In 1988, Stan and his wife, Jackie, closed up the shop and retired to Port Orford, Oregon. Stan held his own Swap Meet’ to liquidate much of what he’d accumulated in his sheds. He kept the best of what he’d gathered, shipped it to Oregon and spent the next 15 years rebuilding and restoring 33 of the rarest and most unique motorcycles in America.

Ein Vermächtnis aufbauen

Stan transformed those boxes and sheds filled with antique and rusted parts into gleaming, show-room quality restorations. After 15 years of building and grooming and polishing these antique motorcycles, Stan focused his energy into putting his beloved antique restorations on display for America to enjoy, including a 1903 Indian (for many years the oldest Indian in existence – until a 1902 was found), an 1896 Marks (with engine serial #1), a 1934 Crocker Speedway racer (#16 of only 32 manufactured), a 1914 Indian 8-valve board-track racer, a 1929 Harley DL (owned by Steve McQueen) and many others, including Stan’s ‘HOG’ and Indian Scout ‘The Burp’ dragsters.

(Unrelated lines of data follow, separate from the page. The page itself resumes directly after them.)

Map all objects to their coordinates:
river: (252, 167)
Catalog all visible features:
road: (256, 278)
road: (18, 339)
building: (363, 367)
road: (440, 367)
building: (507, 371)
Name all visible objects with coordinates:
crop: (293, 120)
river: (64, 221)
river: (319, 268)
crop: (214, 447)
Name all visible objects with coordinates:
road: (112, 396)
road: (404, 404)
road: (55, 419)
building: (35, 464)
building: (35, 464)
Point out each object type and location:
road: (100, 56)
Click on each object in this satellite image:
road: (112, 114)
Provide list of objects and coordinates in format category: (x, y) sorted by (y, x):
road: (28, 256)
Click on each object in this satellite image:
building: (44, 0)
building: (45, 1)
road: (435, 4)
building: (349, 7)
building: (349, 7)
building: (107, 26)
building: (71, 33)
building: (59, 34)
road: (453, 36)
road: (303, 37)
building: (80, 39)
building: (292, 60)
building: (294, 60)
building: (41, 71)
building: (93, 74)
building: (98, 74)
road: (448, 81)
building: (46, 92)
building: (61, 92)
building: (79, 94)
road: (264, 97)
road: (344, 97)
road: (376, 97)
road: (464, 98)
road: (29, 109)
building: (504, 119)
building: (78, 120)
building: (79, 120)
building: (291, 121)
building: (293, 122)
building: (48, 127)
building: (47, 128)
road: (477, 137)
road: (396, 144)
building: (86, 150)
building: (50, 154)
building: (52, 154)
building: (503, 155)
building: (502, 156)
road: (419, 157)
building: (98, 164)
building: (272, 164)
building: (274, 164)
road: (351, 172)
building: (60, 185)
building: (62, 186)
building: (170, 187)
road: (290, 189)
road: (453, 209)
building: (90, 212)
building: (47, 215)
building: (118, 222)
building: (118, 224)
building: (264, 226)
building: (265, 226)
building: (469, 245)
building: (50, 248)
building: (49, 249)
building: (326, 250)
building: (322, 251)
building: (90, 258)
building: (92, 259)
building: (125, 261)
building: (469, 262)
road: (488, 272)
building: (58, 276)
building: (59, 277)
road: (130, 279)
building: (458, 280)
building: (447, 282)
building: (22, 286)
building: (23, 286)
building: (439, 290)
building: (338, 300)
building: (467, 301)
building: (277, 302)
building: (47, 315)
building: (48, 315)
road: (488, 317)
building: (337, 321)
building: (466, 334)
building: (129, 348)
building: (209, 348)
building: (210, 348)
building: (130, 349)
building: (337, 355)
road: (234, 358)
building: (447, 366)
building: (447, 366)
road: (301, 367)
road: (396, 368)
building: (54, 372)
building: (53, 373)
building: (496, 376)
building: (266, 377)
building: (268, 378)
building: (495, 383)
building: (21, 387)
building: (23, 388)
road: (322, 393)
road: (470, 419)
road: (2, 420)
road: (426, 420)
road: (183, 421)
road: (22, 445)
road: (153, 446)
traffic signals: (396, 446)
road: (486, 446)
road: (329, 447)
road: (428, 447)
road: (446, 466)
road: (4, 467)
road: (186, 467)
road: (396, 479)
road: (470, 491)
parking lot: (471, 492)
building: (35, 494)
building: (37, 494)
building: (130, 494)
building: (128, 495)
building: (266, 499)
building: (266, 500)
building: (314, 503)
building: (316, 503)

Reiter außerhalb von Stans Museum


Linke Seite des Museumsinnenraums mit dem HOG, dem 1937 Scout Dragster und dem 1938 Scout Flat Tracker.


Mittelteil des Museumsinnenraumes, mit 1911 Pope (weiß), 1903 Indianer (blau) und Bordwand-Wandbild deutlich sichtbar

In 2006, Stan closed the museum and sold his collection to an auction house so he could move to Idaho with his daughter and grandchildren. Unfortunately, and unknown to him at the time, he already had prostate cancer. By the time the doctors discovered it, it had spread throughout his body. Stan passed away, surrounded by family, in January, 2008. Before Stan passed away he knew that my sister and I had submitted him for induction into the American Motorcycle Association Hall of fame. Sadly, he also knew that his nomination had not been accepted. It is a primary goal of us at Hog Legend to resubmit Stan to the AMA Hall of Fame for a posthumous induction.

Stan was a simple and generous soul. He loved everything about American motorcycling and worked his entire life to share that love with many, many others. For his entire life, Stan thought about motorcycles – constantly. He acted on those thoughts. His actions benefitted the entire American Motorcycling community.

We, at Hog Legend, believe Stan would have wanted us to build a community where we could all continue to share the love of motorcycles. We believe his contributions are worthy of his induction into the American Motorcycle Association Hall of Fame and a focus of this web site is to achieve that goal. We hope you agree and we thank you for helping us get Stan inducted into the Hall of Fame!